*** Opening of SELECTED EXTRACT ***

Fibre-optics crucial for business park success

Copyright: David Lawson– first appeared Property Week Sept 1999 

Home page

A major US company is understood to have chosen  an ageing building on a Thames Valley business park in the UK at rents almost 50% above new space offered in the Midlands after costing the installation of high-capacity data lines. Another is reconsidering a location in Manchester after discovering the nearest fibre optic connection is more than a mile away.

  High-speed data lines have become the motorways of the Nineties. At one time you were sure of attracting tenants if next to a major road. Many companies now rely on wires as much as  cars, and the pendulum is likely to swing even further as the Internet is more widely accepted and environmental controls squeeze out road traffic.

  High-value business parks in the south geared to high-tech tenants  have been laying in data connections for years but this trend  has now widened. Taylor Woodrow is fitting ducting as a standard feature in the first buildings on its 200,000 sq ft Christie Fields office park in south Manchester.

  Tenants can pull in cables if they are needed. The company is still costing the possibility of wiring  up buildings rather than just providing pipes, but it does not want to predetermine which service supplier tenants must use.  'We will also be running ducts to the centre of the site so it does not have to be dug up later,' says development surveyor Emma Cordingley.

*** Close of SELECTED EXTRACT ***

PROMPT 1:
Quote the passage of the fibre-optics article starting at "High-speed data lines" and ending at "in south Manchester.".
PROMPT 2:
Please condense the paragraph of the fibre-optics article that begins "High-value business parks in the south" into a short bulleted list that keeps its main facts.
PROMPT 3:
Answer these questions from the fibre-optics article:
(a) How far from the Manchester location is the nearest fibre optic connection?
(b) What was once enough to make landlords sure of attracting tenants?
(c) What is Emma Cordingley's job title?

*** Opening of STORED DATA ***

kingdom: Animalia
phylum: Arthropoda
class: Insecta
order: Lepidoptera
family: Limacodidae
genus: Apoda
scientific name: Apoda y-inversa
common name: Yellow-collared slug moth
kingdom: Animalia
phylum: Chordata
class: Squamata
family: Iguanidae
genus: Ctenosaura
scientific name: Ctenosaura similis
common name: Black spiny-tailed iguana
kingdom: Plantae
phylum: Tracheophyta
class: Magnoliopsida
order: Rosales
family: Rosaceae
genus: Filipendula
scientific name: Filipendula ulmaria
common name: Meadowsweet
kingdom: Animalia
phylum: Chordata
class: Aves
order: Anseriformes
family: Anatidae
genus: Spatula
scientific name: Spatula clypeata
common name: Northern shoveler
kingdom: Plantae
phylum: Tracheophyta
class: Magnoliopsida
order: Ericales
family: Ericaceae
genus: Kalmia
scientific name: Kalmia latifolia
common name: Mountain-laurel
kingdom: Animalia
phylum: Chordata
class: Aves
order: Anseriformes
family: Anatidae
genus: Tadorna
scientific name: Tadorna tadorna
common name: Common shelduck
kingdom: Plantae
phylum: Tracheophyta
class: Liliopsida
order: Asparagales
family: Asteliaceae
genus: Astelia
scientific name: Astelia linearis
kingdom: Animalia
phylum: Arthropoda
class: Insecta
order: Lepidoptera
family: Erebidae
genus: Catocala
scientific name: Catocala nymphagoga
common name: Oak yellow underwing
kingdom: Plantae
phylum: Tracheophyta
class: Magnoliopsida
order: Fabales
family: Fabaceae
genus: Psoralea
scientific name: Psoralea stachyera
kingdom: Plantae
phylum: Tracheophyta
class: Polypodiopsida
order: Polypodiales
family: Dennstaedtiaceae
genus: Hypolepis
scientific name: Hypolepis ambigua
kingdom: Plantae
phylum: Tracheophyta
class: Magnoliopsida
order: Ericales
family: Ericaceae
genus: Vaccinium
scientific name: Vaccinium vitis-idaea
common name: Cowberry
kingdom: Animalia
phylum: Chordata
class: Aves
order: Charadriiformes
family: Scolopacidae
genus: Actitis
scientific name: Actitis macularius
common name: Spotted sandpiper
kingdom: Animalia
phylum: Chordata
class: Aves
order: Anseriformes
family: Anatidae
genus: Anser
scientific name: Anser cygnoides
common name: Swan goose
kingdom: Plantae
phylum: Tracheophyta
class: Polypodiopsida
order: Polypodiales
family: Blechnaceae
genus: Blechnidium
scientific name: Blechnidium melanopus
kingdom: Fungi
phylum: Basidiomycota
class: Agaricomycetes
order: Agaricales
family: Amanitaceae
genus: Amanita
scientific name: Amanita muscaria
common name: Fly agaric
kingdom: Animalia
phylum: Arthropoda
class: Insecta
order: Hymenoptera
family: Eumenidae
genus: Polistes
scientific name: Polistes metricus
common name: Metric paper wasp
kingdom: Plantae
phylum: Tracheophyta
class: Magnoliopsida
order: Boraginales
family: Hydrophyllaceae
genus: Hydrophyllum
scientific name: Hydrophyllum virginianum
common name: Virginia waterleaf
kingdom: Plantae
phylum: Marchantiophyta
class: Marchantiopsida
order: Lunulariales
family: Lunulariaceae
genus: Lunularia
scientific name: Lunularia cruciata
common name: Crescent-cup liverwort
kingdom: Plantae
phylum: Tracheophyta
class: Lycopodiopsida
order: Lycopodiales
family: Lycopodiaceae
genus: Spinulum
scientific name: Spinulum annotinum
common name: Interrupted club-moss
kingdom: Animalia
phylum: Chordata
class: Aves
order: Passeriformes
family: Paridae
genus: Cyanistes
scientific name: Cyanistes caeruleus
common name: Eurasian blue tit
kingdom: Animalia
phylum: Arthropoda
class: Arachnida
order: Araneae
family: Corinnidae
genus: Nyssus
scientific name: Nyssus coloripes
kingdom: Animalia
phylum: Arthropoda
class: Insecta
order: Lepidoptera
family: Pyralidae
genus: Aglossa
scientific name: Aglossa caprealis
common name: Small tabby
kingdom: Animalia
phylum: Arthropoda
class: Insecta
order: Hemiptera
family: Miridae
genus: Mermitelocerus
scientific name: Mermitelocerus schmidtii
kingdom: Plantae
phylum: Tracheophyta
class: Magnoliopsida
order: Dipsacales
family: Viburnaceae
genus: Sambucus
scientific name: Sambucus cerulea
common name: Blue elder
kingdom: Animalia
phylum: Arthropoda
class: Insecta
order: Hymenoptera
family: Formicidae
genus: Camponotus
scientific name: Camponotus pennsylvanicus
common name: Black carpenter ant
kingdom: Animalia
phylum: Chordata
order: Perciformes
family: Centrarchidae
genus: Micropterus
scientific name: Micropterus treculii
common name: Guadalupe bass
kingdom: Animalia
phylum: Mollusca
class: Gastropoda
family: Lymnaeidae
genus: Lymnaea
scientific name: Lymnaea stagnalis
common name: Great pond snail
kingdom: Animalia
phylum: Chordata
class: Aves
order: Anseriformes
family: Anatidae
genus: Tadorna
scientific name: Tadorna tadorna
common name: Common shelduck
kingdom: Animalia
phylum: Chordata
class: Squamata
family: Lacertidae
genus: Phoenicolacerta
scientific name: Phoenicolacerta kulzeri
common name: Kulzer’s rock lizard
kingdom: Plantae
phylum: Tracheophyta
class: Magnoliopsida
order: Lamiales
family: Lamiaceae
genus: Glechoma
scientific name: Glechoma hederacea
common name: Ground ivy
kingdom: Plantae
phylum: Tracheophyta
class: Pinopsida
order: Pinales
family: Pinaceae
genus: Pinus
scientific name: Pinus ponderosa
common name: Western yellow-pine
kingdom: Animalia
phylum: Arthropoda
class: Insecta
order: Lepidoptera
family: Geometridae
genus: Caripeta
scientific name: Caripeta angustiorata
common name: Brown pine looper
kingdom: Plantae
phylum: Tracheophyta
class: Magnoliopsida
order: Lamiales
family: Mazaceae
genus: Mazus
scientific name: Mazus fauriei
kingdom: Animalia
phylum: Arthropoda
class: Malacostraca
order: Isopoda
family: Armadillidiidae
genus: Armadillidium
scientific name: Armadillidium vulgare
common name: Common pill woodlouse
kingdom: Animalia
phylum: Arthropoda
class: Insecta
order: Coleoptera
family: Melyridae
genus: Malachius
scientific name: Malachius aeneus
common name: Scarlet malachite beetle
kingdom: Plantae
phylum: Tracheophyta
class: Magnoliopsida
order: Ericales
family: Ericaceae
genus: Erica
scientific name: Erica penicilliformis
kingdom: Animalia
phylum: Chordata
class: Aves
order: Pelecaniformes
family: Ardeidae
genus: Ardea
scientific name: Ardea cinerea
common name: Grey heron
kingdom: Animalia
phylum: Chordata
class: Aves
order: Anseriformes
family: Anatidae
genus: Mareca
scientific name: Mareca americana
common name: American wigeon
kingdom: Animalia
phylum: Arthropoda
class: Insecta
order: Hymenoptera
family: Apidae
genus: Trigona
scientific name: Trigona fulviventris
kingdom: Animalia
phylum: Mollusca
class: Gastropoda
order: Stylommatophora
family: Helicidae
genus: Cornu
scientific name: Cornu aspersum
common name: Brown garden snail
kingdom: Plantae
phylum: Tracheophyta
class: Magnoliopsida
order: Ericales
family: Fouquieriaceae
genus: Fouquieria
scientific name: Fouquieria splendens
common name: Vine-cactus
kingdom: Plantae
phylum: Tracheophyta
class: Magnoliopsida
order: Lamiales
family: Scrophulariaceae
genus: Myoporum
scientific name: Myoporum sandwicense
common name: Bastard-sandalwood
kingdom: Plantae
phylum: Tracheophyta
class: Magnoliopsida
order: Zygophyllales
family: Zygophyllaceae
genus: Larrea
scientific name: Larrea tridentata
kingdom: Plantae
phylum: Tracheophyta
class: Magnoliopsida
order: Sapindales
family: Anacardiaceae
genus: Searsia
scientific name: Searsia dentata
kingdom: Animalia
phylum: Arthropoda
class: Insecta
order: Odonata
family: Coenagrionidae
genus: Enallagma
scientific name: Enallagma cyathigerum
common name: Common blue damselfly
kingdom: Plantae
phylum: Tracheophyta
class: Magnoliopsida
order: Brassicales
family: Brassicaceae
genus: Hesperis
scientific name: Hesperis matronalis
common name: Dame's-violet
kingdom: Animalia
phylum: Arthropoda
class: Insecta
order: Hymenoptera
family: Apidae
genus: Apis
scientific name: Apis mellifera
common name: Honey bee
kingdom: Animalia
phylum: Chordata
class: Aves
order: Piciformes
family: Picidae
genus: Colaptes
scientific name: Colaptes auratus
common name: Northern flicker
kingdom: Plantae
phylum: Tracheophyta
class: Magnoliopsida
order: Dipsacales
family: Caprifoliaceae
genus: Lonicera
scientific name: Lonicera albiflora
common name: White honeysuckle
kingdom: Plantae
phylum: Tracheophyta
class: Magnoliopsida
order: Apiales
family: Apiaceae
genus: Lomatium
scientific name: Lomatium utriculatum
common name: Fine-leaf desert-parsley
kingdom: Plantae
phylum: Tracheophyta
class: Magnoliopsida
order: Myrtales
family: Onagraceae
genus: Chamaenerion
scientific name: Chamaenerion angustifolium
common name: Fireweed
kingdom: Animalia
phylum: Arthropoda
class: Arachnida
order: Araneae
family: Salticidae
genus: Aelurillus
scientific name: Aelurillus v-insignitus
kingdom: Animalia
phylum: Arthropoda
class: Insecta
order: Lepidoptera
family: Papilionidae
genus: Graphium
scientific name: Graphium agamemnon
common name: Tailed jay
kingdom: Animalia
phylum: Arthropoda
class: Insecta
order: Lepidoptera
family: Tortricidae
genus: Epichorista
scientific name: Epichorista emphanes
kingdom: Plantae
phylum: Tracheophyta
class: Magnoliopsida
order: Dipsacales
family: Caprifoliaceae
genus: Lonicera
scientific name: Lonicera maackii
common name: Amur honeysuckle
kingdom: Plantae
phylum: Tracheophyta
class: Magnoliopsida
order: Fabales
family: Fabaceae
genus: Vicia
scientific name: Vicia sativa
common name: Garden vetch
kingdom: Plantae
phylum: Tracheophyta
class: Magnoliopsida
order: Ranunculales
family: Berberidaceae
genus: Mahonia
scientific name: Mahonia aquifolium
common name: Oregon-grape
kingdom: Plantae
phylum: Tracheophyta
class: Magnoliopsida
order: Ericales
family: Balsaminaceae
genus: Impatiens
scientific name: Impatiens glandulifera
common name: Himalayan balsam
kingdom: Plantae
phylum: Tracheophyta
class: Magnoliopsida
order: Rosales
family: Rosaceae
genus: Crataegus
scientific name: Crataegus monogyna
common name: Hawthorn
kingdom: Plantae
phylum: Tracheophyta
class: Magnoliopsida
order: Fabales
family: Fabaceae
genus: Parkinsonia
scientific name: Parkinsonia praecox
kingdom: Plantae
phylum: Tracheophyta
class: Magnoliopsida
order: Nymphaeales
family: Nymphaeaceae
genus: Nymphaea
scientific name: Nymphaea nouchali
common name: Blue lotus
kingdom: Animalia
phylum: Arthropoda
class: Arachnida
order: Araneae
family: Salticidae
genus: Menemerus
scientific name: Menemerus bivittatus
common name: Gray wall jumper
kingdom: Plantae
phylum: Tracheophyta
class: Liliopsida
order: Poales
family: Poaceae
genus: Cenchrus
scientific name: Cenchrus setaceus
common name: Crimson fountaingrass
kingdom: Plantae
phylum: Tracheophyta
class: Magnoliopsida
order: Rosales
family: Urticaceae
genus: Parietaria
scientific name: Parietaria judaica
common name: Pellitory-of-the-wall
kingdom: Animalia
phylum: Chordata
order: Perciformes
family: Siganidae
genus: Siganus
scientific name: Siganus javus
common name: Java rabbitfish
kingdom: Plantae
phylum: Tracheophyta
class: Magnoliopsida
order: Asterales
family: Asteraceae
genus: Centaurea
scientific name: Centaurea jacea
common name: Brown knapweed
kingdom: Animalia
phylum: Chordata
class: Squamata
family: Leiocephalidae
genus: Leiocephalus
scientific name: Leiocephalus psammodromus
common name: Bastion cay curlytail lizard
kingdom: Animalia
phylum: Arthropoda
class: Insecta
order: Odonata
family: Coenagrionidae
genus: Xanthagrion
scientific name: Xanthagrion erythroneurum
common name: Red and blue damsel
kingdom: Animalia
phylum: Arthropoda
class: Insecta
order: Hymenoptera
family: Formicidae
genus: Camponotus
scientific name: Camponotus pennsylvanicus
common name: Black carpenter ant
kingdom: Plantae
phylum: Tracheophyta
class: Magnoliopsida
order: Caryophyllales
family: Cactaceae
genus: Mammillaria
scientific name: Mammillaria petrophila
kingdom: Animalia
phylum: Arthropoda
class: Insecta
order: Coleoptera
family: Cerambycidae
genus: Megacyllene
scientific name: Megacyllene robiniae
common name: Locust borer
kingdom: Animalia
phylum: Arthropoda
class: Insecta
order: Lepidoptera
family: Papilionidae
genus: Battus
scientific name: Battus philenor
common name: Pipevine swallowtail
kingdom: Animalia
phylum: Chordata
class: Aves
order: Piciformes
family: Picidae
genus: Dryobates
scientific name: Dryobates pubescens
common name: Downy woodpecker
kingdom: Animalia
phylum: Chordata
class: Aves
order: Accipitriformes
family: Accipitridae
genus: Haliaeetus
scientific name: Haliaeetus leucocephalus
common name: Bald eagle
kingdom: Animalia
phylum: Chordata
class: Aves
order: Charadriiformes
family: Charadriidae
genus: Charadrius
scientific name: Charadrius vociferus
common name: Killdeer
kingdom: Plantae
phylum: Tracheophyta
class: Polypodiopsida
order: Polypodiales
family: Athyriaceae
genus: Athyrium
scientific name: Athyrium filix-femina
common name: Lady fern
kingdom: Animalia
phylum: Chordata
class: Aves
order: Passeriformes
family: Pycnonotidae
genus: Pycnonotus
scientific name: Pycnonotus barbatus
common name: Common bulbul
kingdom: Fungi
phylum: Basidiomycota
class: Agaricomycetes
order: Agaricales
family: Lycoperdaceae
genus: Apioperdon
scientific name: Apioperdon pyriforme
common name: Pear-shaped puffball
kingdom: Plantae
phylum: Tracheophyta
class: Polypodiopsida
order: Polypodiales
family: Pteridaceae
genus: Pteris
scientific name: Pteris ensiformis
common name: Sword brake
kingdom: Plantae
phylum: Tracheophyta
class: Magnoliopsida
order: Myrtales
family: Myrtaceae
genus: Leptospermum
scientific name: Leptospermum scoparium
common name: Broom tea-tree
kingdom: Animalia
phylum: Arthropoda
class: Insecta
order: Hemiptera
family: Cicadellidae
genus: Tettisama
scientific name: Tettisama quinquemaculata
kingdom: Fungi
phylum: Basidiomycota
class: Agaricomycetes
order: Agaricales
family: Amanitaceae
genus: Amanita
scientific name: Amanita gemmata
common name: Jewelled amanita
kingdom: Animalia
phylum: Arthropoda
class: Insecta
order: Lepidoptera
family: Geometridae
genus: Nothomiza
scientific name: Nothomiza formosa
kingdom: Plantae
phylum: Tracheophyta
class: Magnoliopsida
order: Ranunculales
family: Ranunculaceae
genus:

*** Close of STORED DATA ***

ANSWER BOX 1:
High-speed data lines have become the motorways of the Nineties. At one time you were sure of attracting tenants if next to a major road. Many companies now rely on wires as much as  cars, and the pendulum is likely to swing even further as the Internet is more widely accepted and environmental controls squeeze out road traffic.

  High-value business parks in the south geared to high-tech tenants  have been laying in data connections for years but this trend  has now widened. Taylor Woodrow is fitting ducting as a standard feature in the first buildings on its 200,000 sq ft Christie Fields office park in south Manchester.

ANSWER BOX 2:
- High-value southern business parks aimed at high-tech tenants have been laying in data connections for years.
- The trend has now spread more widely.
- Taylor Woodrow is fitting ducting as standard in the first buildings of its 200,000 sq ft Christie Fields office park in south Manchester.

ANSWER BOX 3:
(a) More than a mile away.
(b) Being next to a major road.
(c) Development surveyor.